Quelles peuvent être les conséquences ?
- "D'abord, écouter ce que disent nos électeurs. Nos électeurs nous ont dit, notamment au premier tour, par leur plus faible mobilisation au premier tour, qu'ils en avaient assez des querelles personnelles, qu'ils en avaient assez des ambitions personnelles qui risquaient de faire perdre, et probablement aussi qu'ils voulaient qu'il y ait un changement de tête. Ces élections municipales ont fait apparaître de nouveaux talents dans l'ensemble de la France. Je me réjouis par exemple de voir comment à Caen, à Beauvais, à Strasbourg, ce sont trois jeunes femmes très peu connues jusque-là qui ont gagné ; comment à Blois, nous avons également vu de nouveaux talents s'exprimer ; comment également ceux qui avaient pris dans des conditions difficiles des villes dans des banlieues la dernière fois ont confirmé leur situation, que ce soit J.-F. Copé à Meaux ou R Dutreil - parce qu'il n'y a pas des RPR qui ont fait cela. Je crois qu'il y a là de nouveaux talents, et que ma responsabilité va justement être de les faire monter les uns et les autres, avec une nouvelle façon de faire la politique, sans doute plus unie, plus soucieuse de l'intérêt général, moins personnelle. Je crois que c'est cela qu'attendent les Français et j'estime de ma responsabilité de présidente de le mettre en oeuvre."
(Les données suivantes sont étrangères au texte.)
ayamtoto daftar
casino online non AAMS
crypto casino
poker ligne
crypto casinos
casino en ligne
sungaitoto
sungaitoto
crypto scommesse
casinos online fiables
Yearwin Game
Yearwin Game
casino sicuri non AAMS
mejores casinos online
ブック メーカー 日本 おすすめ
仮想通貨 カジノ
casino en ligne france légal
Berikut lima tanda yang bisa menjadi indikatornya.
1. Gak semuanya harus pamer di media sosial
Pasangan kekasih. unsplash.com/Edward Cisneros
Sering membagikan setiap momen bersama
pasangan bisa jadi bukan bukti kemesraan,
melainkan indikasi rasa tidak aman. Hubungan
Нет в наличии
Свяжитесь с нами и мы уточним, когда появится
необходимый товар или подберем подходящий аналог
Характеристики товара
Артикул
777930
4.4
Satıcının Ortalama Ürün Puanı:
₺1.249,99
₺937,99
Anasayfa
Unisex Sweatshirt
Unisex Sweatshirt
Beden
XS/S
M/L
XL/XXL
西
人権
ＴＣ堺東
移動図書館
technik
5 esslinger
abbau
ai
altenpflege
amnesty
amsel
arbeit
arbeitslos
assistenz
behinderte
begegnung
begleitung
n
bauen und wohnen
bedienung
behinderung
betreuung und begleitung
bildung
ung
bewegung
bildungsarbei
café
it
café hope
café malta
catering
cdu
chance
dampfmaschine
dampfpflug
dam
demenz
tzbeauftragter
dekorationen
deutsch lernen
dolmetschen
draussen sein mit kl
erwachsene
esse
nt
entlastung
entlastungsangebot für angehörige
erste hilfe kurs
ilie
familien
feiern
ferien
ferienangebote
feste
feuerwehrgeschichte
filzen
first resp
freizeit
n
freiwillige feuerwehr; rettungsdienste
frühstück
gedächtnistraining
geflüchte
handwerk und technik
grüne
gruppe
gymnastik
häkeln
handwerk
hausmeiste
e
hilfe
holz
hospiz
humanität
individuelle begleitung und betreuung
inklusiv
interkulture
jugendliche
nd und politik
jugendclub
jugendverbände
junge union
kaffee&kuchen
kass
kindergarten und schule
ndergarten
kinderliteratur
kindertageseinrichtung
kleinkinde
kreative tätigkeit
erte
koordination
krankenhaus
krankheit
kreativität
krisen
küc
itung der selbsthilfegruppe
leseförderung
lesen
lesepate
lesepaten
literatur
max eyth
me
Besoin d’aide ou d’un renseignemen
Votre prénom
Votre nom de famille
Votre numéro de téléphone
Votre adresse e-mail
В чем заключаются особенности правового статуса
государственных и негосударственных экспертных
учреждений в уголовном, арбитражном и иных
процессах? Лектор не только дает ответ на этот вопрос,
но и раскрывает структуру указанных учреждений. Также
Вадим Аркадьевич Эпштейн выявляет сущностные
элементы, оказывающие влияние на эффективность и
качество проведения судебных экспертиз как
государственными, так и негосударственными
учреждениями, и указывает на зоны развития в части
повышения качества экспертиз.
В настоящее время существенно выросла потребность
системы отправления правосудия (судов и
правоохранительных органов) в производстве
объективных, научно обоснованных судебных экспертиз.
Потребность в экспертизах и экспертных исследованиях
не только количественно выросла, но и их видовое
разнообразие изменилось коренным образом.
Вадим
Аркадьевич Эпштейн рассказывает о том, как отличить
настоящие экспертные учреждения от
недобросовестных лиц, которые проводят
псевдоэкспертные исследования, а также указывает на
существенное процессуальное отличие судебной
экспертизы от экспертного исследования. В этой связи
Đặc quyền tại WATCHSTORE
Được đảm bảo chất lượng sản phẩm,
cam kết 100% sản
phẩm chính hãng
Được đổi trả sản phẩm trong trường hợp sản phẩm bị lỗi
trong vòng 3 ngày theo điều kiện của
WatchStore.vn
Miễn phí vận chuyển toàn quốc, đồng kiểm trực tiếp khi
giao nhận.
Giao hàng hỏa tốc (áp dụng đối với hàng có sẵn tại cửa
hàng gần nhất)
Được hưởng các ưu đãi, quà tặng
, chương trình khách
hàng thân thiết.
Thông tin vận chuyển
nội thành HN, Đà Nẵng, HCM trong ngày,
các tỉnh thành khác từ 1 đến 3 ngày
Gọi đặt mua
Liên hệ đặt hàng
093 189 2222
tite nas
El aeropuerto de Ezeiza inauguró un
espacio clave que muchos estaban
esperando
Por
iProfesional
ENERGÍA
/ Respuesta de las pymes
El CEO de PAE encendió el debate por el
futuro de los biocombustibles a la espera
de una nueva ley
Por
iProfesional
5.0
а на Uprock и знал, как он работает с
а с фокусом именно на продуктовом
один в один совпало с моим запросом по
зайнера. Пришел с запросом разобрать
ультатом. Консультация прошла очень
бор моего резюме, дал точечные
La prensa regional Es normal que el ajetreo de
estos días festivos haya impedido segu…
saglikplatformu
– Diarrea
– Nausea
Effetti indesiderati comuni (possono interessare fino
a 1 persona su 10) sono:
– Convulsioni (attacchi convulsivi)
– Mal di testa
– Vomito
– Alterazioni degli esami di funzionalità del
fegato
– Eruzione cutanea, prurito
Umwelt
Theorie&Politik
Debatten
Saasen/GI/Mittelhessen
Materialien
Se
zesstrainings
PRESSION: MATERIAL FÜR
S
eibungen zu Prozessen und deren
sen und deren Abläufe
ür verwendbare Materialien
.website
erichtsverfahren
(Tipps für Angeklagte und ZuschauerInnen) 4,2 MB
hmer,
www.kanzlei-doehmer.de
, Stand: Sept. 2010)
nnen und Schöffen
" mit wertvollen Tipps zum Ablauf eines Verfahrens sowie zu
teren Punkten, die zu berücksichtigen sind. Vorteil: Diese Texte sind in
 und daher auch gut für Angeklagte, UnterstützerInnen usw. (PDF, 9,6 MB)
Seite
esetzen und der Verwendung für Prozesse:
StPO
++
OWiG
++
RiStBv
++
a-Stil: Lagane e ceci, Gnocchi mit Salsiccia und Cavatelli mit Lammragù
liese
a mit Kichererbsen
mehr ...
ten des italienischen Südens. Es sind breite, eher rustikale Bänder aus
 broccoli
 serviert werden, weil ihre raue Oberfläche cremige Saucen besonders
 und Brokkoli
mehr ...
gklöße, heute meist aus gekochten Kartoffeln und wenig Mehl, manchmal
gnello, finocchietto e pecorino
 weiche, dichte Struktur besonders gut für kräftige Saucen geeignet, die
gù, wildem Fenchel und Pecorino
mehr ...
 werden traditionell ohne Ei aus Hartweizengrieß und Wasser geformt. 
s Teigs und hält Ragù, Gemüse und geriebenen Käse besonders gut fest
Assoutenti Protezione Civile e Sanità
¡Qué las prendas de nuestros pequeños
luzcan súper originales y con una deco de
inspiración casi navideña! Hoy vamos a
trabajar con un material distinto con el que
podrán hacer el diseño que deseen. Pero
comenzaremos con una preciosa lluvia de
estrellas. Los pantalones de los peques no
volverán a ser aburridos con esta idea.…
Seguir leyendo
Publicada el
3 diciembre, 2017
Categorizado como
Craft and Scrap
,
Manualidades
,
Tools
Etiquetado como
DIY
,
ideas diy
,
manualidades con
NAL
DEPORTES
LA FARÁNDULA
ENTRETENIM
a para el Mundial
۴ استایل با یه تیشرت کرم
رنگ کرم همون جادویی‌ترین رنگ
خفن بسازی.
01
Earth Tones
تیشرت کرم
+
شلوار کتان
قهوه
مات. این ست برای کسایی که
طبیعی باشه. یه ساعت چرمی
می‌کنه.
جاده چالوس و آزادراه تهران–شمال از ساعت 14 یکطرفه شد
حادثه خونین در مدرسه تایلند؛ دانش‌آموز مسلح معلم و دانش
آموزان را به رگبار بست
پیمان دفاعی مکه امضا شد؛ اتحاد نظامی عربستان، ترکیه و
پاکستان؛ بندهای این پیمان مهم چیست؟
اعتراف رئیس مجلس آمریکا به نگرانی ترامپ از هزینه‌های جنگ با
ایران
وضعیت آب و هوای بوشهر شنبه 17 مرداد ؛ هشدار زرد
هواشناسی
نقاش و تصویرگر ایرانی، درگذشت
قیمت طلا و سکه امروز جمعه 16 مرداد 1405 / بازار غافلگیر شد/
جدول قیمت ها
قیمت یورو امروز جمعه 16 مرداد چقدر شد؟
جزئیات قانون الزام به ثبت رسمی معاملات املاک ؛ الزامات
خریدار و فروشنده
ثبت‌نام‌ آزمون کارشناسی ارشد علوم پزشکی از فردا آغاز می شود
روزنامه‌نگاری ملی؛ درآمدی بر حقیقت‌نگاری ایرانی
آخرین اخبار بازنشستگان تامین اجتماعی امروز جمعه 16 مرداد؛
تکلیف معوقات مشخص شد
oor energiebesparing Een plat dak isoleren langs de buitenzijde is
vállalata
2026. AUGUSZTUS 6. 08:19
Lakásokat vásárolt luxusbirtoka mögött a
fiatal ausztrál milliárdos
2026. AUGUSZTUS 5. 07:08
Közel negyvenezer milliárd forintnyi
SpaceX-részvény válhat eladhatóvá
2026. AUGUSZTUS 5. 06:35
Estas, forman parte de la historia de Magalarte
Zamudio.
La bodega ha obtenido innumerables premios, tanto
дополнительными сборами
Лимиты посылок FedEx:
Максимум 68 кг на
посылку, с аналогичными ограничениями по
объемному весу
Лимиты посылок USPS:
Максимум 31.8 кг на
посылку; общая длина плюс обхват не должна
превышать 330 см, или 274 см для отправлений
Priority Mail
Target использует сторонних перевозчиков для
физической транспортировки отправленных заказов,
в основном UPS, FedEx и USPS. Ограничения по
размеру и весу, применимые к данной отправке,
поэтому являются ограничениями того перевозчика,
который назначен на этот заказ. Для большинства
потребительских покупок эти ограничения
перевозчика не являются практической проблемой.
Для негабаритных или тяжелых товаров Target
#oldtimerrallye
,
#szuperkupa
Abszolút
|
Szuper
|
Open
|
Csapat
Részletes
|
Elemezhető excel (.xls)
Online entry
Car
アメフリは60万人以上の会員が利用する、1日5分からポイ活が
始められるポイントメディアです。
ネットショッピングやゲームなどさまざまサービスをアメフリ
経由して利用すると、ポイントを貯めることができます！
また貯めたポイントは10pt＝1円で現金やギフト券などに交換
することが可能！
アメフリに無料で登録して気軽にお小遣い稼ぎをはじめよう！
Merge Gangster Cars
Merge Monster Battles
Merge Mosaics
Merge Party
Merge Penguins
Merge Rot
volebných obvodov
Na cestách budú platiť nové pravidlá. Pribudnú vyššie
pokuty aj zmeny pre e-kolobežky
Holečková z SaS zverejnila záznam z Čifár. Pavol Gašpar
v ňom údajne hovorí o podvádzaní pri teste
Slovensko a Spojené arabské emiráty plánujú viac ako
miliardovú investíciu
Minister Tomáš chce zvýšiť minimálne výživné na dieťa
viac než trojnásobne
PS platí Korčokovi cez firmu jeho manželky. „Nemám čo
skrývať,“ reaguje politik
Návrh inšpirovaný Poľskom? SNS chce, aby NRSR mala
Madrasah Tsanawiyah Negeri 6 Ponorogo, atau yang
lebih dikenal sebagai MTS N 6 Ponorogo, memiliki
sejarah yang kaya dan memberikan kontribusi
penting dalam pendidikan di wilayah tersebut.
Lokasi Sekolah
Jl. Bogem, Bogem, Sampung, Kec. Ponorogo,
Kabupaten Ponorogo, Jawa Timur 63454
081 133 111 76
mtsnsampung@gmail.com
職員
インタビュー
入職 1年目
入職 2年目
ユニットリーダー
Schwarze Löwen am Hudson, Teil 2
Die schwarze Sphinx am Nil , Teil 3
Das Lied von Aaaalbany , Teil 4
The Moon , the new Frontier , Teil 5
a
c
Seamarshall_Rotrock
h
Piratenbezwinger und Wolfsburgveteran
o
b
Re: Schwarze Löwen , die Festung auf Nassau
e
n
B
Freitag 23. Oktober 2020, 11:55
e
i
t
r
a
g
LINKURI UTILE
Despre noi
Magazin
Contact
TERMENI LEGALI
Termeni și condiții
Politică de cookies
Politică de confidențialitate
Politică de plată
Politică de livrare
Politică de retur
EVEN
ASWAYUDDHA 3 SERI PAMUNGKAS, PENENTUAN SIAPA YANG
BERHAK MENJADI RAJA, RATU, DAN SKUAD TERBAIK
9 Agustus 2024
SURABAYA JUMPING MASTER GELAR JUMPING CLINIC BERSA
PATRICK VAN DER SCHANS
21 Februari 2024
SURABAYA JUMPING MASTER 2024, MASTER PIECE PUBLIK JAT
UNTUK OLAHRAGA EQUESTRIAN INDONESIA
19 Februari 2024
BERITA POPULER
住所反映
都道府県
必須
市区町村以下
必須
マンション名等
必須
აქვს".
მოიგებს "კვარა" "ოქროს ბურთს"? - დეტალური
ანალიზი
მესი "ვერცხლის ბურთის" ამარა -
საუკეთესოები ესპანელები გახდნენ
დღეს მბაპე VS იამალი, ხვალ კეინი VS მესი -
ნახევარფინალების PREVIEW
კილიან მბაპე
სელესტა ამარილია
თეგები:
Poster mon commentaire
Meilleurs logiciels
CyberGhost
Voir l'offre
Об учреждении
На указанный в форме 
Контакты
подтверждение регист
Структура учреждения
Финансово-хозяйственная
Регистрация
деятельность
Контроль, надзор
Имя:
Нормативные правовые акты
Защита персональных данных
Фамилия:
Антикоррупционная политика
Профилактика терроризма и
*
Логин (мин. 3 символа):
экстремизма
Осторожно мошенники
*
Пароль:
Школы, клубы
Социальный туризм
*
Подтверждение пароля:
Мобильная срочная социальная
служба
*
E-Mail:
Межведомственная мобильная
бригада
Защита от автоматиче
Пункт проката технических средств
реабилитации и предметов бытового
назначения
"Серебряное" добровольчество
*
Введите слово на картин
Est-ce qu'à Paris, c'est l'échec du système Chirac ?
- "Encore une fois, je ne considère pas que ce soit un échec, et je n'aime pas que l'on parle de système."
C'est F. Bayrou qui l'a dit, ce n'est pas moi.
- "Je suis tout à fait frappé de voir que l'on veut absolument mêler J. Chirac à ceci. J. Chirac n'est plus maire de Paris depuis six ans."
Mais il est intervenu tout à au long de la campagne ?
- "Ce que je constate, c'est qu'effectivement quand il était maire, nous gagnions et nous gagnions très largement, puisqu'il a même fait le grand chelem. C'est vrai que depuis son départ, les conditions ne sont pas les mêmes, probablement parce que les personnalités ne sont pas les mêmes. C'est à J. Chirac que nous devions de gagner Paris. J. Chirac n'étant plus là, on n'a pas forcément les mêmes résultats, même si, encore une fois, nous sommes majoritaires en voix à Paris."
Mais il est intervenu dans la campagne à Paris comme à Lyon ?
- "Non."
Ce n'est pas vrai ?
- "J. Chirac a fait une chose au soir et au lendemain du premier tour, comme il le fait toujours - comme c'est quelqu'un qui est très attentif aux autres : il a passé des coups de téléphone pour féliciter les gens, pour consoler également un certain nombre d'autres. Je trouve que pour tout le reste, on veut lui faire porter des responsabilités qui ne sont pas les siennes, avec sans doute des arrière-pensées qui ne paraissent pas dignes."